My research group also offers consultancy services in the following areas:
Design and analysis of floating systems
Motion response characterization of floating systems
Application of AI and ML techniques for Ocean Engineering problems
All consulting work will be operated through Industrial Consultancy and Sponsored Research (IC&SR), IIT Madras
NTPC Floating Power Plants - Ramagundam and Kayamkulam (December 2020)
Currently, our group is providing consultancy services to Adtech Systems Limited - an Engineering, Procurement and Construction (EPC) firm involved in the development of floating solar power plants for NTPC (National Thermal Power Corporation). This project involves the development of large floating blocks to harness solar power from the water reservoirs of NTPC. We are currently performing third party validations for the design of two modules within these floating blocks - one at Ramagundam and the other at Kayamkulam.
Det Norske Veritas (DNV), Houston, TX, USA (2016)

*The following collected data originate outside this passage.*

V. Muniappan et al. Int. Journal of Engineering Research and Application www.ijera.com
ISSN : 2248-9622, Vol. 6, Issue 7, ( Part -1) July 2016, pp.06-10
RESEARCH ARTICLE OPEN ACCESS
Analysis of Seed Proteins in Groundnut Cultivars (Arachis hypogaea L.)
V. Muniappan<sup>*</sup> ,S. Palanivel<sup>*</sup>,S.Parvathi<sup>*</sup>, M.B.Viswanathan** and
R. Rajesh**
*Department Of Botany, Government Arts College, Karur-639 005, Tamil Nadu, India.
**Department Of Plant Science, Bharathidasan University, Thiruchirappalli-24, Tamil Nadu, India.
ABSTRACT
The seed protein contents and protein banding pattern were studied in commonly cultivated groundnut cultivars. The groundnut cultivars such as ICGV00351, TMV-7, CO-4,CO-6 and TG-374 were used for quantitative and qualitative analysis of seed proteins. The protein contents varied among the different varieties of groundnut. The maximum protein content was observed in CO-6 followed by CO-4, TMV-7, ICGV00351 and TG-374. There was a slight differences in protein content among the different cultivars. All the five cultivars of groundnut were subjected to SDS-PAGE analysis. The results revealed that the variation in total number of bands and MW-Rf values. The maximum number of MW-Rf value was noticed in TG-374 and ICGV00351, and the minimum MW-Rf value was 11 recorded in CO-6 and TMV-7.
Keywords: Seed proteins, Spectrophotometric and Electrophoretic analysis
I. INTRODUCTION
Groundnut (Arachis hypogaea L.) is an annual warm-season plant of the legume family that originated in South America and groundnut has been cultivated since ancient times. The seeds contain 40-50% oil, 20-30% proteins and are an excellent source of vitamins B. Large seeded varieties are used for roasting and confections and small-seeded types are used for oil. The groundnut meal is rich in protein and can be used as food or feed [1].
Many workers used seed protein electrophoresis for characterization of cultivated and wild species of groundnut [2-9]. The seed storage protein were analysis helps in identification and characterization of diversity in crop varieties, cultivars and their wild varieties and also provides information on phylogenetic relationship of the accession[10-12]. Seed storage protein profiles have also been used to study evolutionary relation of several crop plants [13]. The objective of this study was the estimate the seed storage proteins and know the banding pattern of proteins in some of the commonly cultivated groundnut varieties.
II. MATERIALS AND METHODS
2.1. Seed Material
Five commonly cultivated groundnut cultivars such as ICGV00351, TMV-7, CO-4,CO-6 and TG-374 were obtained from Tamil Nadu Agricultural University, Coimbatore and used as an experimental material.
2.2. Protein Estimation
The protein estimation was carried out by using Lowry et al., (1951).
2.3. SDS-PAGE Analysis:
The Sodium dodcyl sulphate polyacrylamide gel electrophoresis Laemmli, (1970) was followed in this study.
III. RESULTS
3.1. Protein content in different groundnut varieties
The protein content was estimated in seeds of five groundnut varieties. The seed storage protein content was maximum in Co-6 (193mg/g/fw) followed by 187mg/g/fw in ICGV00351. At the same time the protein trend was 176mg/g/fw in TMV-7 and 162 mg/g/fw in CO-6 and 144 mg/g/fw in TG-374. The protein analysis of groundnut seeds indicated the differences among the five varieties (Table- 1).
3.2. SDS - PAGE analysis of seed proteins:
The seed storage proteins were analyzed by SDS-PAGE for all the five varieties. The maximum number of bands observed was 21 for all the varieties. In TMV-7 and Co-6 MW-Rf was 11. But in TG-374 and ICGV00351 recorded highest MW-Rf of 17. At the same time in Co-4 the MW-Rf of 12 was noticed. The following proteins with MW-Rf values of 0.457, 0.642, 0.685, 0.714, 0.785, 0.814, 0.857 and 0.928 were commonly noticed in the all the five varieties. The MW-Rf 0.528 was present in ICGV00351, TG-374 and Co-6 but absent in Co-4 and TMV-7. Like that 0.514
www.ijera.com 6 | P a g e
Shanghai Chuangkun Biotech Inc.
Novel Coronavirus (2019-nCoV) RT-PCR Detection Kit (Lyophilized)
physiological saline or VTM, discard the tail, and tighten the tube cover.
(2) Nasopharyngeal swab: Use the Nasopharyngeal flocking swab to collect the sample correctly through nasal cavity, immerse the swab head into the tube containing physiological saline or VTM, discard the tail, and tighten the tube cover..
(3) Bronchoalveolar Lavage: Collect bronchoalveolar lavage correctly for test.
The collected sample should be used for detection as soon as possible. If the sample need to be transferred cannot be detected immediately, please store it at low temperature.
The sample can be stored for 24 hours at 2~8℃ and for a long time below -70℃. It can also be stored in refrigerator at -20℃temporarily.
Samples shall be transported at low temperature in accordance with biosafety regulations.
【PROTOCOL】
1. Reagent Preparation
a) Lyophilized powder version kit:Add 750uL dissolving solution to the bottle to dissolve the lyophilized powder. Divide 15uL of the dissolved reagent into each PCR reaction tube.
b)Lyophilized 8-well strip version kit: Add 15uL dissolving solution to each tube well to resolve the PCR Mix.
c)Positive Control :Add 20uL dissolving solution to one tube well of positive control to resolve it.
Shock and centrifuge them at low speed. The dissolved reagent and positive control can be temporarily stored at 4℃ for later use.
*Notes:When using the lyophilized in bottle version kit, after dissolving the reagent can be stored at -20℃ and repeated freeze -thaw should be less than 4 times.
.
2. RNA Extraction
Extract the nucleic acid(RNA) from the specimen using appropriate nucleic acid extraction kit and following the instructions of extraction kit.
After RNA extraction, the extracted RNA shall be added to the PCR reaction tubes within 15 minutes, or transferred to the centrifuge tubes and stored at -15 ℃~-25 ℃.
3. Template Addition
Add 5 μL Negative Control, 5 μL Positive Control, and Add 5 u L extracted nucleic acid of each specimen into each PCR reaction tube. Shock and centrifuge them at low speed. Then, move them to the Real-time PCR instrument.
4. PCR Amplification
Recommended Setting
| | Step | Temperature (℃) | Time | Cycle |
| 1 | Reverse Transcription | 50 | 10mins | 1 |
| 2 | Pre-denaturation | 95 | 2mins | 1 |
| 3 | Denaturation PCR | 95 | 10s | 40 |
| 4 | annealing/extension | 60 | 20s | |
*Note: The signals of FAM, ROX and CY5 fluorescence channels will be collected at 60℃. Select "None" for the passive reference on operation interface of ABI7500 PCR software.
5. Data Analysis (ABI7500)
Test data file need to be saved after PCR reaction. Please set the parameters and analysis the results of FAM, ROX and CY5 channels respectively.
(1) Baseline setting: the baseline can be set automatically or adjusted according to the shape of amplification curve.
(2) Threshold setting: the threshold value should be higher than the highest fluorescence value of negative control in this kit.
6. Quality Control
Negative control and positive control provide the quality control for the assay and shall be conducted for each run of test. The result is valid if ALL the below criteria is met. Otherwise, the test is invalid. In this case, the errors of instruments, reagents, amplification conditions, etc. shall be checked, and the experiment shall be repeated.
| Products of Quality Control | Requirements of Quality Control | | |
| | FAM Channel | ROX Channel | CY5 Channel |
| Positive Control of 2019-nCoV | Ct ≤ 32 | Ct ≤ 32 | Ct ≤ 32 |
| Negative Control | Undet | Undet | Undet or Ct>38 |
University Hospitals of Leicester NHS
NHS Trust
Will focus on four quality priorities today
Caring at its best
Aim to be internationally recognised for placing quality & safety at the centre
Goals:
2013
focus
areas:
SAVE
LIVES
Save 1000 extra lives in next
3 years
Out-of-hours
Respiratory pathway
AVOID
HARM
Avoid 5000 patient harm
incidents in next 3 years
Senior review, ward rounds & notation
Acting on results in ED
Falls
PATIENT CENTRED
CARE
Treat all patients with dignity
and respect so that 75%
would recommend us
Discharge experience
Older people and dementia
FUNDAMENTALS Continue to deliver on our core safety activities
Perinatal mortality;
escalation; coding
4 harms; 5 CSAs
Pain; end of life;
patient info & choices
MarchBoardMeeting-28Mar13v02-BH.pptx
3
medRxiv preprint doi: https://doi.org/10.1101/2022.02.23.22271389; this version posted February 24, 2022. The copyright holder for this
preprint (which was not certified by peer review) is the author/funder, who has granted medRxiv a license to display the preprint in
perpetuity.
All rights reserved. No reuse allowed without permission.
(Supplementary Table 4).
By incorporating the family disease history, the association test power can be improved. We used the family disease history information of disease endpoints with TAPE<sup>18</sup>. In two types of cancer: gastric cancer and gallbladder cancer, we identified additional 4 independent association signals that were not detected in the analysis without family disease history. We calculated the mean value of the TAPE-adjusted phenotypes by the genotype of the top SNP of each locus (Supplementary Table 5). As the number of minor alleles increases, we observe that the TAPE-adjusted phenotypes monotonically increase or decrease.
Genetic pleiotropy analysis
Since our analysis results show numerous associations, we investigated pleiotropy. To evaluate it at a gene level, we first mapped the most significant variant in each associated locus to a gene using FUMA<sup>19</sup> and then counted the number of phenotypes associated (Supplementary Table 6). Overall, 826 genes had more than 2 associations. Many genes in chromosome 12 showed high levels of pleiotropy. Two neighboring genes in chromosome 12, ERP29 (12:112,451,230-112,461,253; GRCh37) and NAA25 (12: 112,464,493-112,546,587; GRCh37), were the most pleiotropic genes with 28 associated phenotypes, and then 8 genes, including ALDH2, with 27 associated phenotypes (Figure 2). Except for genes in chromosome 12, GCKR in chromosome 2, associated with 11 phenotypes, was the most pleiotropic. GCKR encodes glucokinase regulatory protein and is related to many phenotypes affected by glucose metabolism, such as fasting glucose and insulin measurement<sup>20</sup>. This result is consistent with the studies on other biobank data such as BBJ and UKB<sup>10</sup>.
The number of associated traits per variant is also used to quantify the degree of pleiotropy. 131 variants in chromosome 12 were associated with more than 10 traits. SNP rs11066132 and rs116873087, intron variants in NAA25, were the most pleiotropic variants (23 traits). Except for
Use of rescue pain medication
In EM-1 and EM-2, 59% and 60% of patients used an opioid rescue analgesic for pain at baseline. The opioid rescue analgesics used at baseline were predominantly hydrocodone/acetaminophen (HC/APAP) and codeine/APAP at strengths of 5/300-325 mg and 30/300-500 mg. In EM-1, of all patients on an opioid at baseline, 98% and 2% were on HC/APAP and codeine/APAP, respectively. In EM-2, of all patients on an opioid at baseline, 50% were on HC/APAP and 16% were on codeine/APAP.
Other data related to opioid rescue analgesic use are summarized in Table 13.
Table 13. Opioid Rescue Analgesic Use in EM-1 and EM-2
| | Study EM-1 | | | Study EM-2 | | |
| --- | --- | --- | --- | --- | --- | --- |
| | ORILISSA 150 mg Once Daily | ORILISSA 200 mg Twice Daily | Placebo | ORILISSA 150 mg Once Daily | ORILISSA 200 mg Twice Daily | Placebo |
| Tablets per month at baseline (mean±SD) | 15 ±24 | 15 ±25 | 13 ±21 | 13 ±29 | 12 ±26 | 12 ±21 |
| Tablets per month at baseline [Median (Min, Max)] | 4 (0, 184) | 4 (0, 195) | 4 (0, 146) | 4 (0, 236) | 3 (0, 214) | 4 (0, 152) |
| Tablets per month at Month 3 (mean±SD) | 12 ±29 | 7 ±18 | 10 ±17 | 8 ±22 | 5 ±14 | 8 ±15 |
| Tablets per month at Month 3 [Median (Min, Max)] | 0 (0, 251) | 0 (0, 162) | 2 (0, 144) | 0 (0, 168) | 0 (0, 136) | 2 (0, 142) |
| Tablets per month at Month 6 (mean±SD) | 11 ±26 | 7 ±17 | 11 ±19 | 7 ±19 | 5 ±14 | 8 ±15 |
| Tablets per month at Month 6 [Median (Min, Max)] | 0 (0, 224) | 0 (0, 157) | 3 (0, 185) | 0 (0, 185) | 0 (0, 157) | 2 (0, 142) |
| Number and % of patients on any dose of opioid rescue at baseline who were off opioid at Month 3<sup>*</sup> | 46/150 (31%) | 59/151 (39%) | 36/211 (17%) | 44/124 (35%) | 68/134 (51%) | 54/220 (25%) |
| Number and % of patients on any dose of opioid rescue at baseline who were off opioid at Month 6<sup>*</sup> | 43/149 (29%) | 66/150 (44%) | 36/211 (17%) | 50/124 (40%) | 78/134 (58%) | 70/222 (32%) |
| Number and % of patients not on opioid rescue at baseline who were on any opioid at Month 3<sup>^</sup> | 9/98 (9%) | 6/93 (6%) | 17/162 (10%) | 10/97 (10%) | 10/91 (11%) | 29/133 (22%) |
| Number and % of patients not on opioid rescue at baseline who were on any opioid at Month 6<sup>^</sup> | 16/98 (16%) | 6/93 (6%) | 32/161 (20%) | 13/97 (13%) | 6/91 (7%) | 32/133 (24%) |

During discussions with DNV, an idea was proposed to calculate nonlinear pressures around the hull and map them to a mooring program to enable true dynamic coupling between hydrodynamic program SIMDYN and the mooring program OrcaFlex. Although this discussion did not materialize into a project, the research work to enable mapping of pressure from SIMDYN to other programs was completed. The proposal presentation can be accessed here.
American Bureau of Shipping (ABS), Houston, TX, USA (2014)
As a part of this project at ABS, I evaluated the theoretical accuracy and limitations of a design wave generation tool called PROFILES. This program generates short wave elevation time series that would in theory result in an extreme bending moment or shear force response corresponding to a user specified wave spectrum and probability of exceedance. The idea is that a 100 second wave profile from PROFILES can generate the extreme response corresponding to a specified probability of exceedance without the need to simulate multiple time histories. I studied and documented the theory behind the program and also performed extensive validation studies comparing PROFILES with the ABS in-house nonlinear time domain simulation tool. As a part of this investigation, the limitations of the program were shared with the Technology Research group of ABS.
Floatec LLC, Houston, TX, USA (2013)
The objective of this project was to help Floatec improve the efficiency of their coupled motion analysis tool. Their coupled motion analysis consisted of two stages - a frequency domain analysis using in-house code HYDRO3 whose results (added mass, radiation damping, first and second order forcing) were utilized by the time domain tool ABASIM (combination of ABAQUS and MULTISIM) to simulate the nonlinear coupled motion of a platform/vessel. As the existing frequency domain hydrodynamic engine HYDRO3 was relatively slower than the commercial counterpart WAMIT, I was delegated the task of integrating WAMIT with ABASIM. Due to the significant differences in coordinate system orientations and conventions between WAMIT and ABASIM, I investigated the conventions of both softwares to come up with a transformation to convert WAMIT results into the ABASIM convention. Later I coded this transformation into a FORTRAN code to enable a easy transition between the two programs. The code was extensively validated by comparing the results of simulations of 100 year storm scenarios for both TLP and spar platforms between the older and the newer approaches.